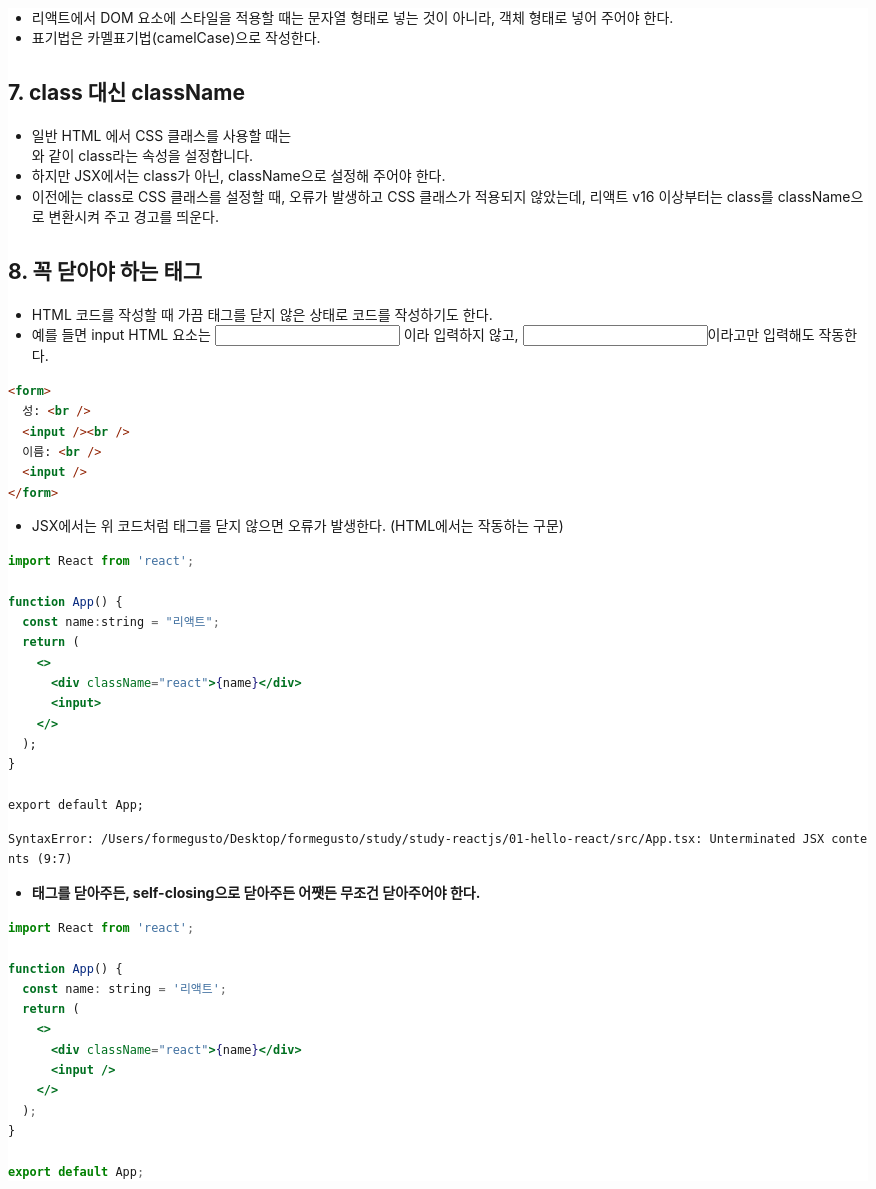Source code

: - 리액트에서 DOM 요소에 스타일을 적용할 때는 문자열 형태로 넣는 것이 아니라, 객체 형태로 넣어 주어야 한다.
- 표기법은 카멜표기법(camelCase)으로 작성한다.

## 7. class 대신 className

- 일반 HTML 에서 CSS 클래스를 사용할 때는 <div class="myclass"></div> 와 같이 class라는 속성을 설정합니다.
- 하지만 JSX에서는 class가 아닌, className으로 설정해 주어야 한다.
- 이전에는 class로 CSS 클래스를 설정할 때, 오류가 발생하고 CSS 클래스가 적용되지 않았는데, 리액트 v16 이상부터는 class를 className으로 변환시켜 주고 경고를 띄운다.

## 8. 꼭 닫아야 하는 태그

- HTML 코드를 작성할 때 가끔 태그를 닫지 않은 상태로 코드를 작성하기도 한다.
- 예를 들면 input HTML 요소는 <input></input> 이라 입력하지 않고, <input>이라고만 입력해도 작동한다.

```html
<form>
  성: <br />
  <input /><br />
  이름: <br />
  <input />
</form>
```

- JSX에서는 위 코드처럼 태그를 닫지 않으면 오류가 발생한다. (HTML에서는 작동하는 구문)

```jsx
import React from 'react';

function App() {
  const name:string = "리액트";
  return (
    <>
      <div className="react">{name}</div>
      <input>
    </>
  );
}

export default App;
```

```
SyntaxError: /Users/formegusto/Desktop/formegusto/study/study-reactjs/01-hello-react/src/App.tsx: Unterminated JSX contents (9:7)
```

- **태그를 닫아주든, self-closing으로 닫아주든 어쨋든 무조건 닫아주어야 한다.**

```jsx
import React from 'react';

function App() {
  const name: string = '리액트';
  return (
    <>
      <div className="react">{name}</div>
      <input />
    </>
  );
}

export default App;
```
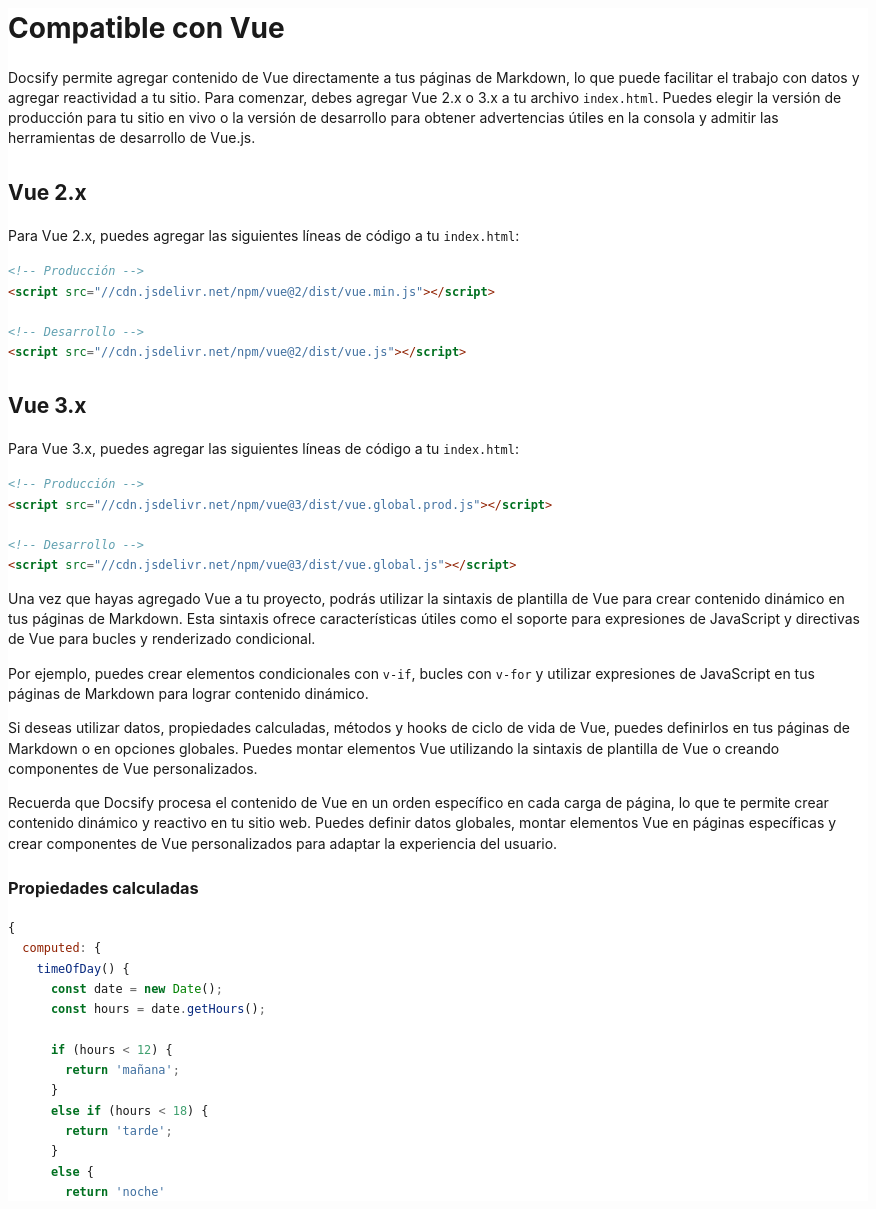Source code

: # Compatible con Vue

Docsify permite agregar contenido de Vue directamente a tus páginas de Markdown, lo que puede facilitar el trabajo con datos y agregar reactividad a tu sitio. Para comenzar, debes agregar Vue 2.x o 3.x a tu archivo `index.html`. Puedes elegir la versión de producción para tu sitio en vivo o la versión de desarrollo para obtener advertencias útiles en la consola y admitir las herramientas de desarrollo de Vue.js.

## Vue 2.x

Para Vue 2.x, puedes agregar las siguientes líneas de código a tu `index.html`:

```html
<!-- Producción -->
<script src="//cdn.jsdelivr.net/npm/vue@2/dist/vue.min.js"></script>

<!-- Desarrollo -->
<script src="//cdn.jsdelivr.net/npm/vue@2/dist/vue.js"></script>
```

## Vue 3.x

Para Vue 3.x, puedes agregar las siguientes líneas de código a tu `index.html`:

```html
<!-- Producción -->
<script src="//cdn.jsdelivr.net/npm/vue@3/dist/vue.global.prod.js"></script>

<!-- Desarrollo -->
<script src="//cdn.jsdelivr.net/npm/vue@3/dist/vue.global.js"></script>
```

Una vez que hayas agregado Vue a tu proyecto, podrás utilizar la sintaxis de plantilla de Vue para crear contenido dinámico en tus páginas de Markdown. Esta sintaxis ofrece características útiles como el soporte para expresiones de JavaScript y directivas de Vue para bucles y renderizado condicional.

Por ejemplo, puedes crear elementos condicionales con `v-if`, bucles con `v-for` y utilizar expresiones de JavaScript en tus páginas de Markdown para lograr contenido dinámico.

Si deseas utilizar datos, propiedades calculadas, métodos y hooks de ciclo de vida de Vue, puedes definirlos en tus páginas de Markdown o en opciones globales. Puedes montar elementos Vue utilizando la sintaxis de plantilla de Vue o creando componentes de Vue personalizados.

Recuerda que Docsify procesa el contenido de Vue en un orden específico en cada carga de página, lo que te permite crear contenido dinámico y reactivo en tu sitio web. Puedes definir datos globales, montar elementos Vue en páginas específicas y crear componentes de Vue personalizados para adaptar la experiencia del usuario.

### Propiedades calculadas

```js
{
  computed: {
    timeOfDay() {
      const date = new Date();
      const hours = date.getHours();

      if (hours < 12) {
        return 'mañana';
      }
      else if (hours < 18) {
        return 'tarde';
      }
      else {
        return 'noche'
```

============================================================

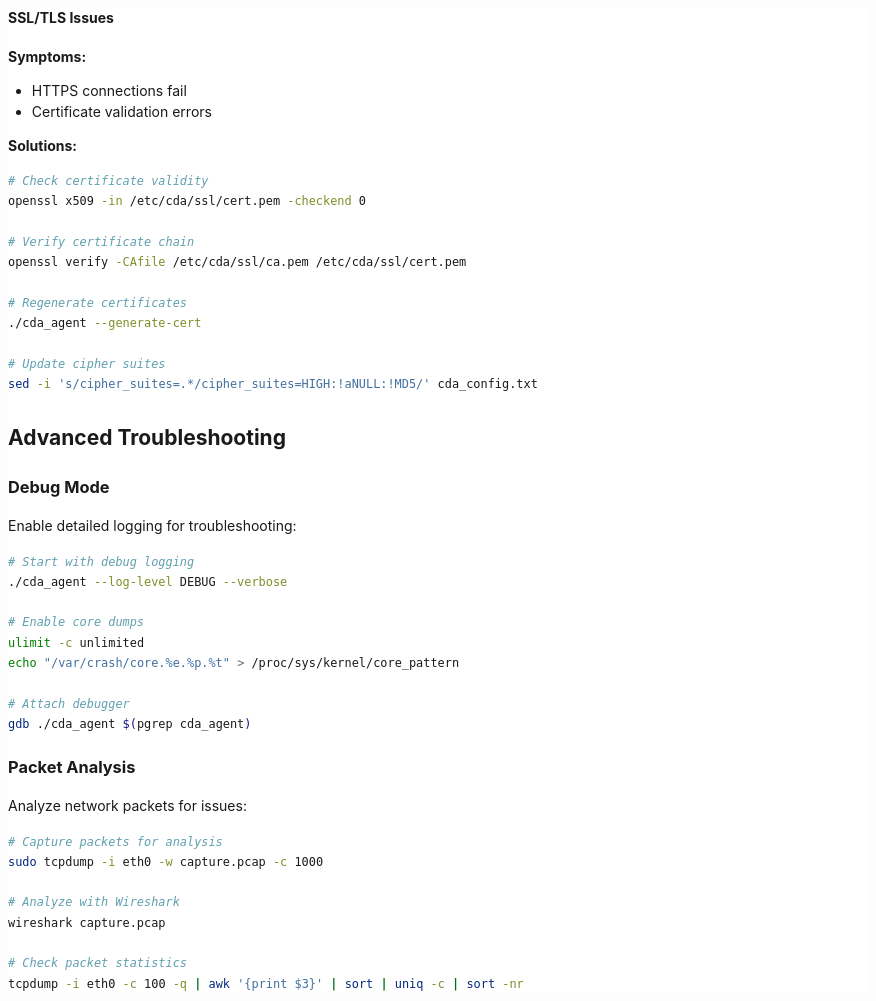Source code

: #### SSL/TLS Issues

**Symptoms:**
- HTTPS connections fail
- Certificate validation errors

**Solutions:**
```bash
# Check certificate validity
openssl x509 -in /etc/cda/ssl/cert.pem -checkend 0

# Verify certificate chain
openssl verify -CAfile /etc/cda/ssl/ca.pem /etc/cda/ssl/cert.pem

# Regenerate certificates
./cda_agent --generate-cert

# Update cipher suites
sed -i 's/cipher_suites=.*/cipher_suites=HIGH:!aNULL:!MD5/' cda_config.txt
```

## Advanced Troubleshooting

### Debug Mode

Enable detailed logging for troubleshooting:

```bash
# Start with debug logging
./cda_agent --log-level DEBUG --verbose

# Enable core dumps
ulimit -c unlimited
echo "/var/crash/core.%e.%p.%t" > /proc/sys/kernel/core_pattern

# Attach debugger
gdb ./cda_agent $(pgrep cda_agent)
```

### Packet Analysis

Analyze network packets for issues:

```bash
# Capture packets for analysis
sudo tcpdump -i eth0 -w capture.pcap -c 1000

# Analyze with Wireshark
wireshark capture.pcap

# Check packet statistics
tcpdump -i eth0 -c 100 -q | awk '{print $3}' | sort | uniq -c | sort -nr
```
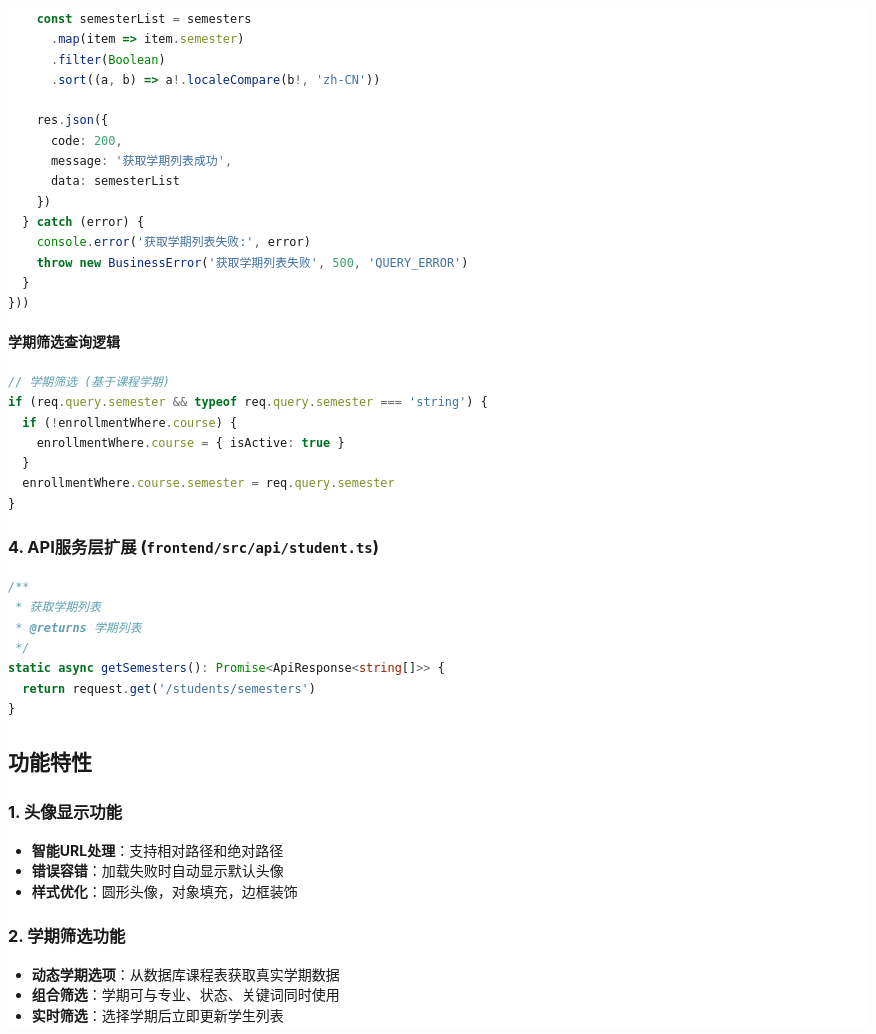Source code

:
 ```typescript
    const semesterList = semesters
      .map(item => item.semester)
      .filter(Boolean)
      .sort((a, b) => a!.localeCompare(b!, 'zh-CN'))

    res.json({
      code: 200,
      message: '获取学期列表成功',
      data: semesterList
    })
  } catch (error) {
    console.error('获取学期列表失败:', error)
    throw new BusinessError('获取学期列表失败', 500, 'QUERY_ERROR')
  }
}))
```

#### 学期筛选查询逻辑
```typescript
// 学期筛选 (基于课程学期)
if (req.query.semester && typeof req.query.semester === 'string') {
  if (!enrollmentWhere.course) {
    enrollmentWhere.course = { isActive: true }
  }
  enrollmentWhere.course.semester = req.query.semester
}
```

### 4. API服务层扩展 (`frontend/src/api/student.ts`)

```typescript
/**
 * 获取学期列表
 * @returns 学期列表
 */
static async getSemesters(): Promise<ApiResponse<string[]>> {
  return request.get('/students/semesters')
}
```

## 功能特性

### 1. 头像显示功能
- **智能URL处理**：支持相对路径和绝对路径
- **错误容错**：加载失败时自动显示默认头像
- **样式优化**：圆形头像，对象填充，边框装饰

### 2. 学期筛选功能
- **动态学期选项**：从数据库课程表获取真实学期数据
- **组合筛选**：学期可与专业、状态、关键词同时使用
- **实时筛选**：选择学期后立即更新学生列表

============================================================

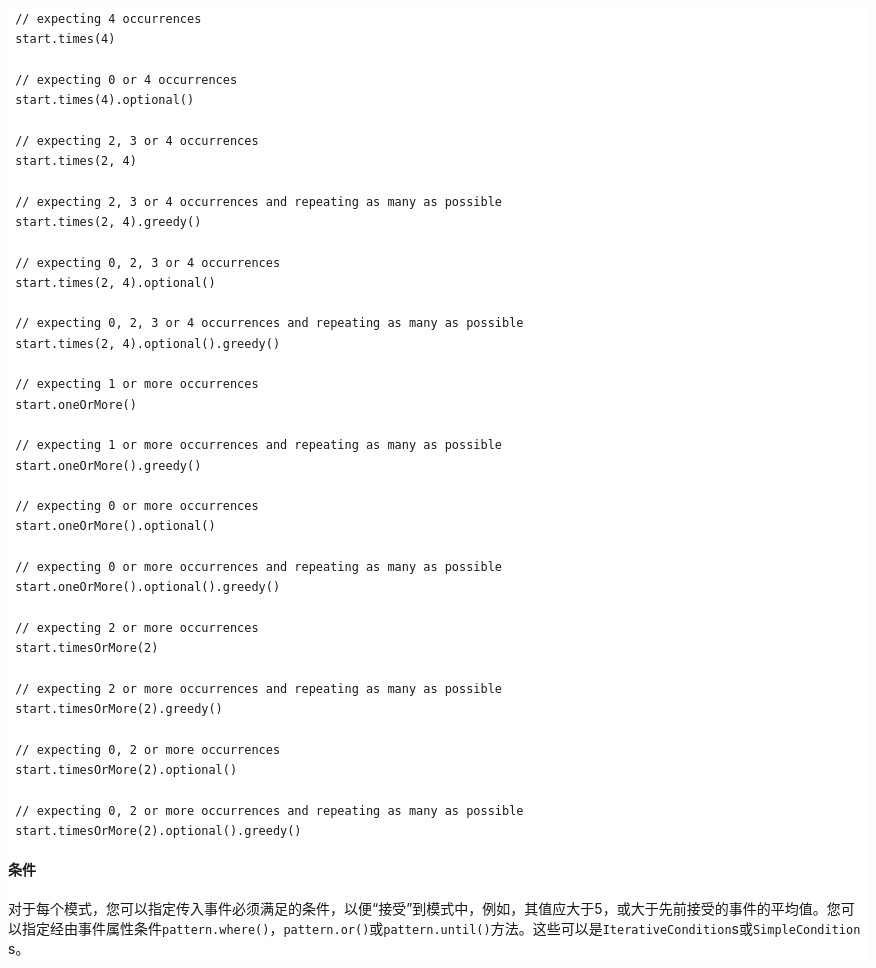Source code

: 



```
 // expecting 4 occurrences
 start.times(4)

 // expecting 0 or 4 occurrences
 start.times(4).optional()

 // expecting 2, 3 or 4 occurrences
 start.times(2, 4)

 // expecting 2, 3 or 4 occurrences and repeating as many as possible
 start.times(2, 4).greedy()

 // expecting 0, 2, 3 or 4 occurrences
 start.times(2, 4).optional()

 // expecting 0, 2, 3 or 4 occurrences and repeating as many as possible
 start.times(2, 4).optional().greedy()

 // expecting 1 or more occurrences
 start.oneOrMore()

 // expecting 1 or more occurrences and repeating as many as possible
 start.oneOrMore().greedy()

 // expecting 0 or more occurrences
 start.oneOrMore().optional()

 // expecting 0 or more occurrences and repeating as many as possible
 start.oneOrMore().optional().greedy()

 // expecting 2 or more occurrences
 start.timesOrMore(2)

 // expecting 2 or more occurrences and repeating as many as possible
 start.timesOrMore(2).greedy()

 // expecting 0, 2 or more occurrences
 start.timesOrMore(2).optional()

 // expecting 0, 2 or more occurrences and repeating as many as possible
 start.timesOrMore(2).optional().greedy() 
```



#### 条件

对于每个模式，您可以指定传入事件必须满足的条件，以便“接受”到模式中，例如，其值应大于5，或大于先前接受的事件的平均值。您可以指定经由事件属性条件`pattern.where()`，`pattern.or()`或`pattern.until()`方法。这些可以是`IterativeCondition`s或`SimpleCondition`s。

============================================================

■ TASK GOAL
Which lines of the data include the string "jsdelivr"? Find them and copy each one.

■ PROBLEM SOLUTION
<script src="//cdn.jsdelivr.net/npm/vue@2/dist/vue.min.js"></script>
<script src="//cdn.jsdelivr.net/npm/vue@2/dist/vue.js"></script>
<script src="//cdn.jsdelivr.net/npm/vue@3/dist/vue.global.prod.js"></script>
<script src="//cdn.jsdelivr.net/npm/vue@3/dist/vue.global.js"></script>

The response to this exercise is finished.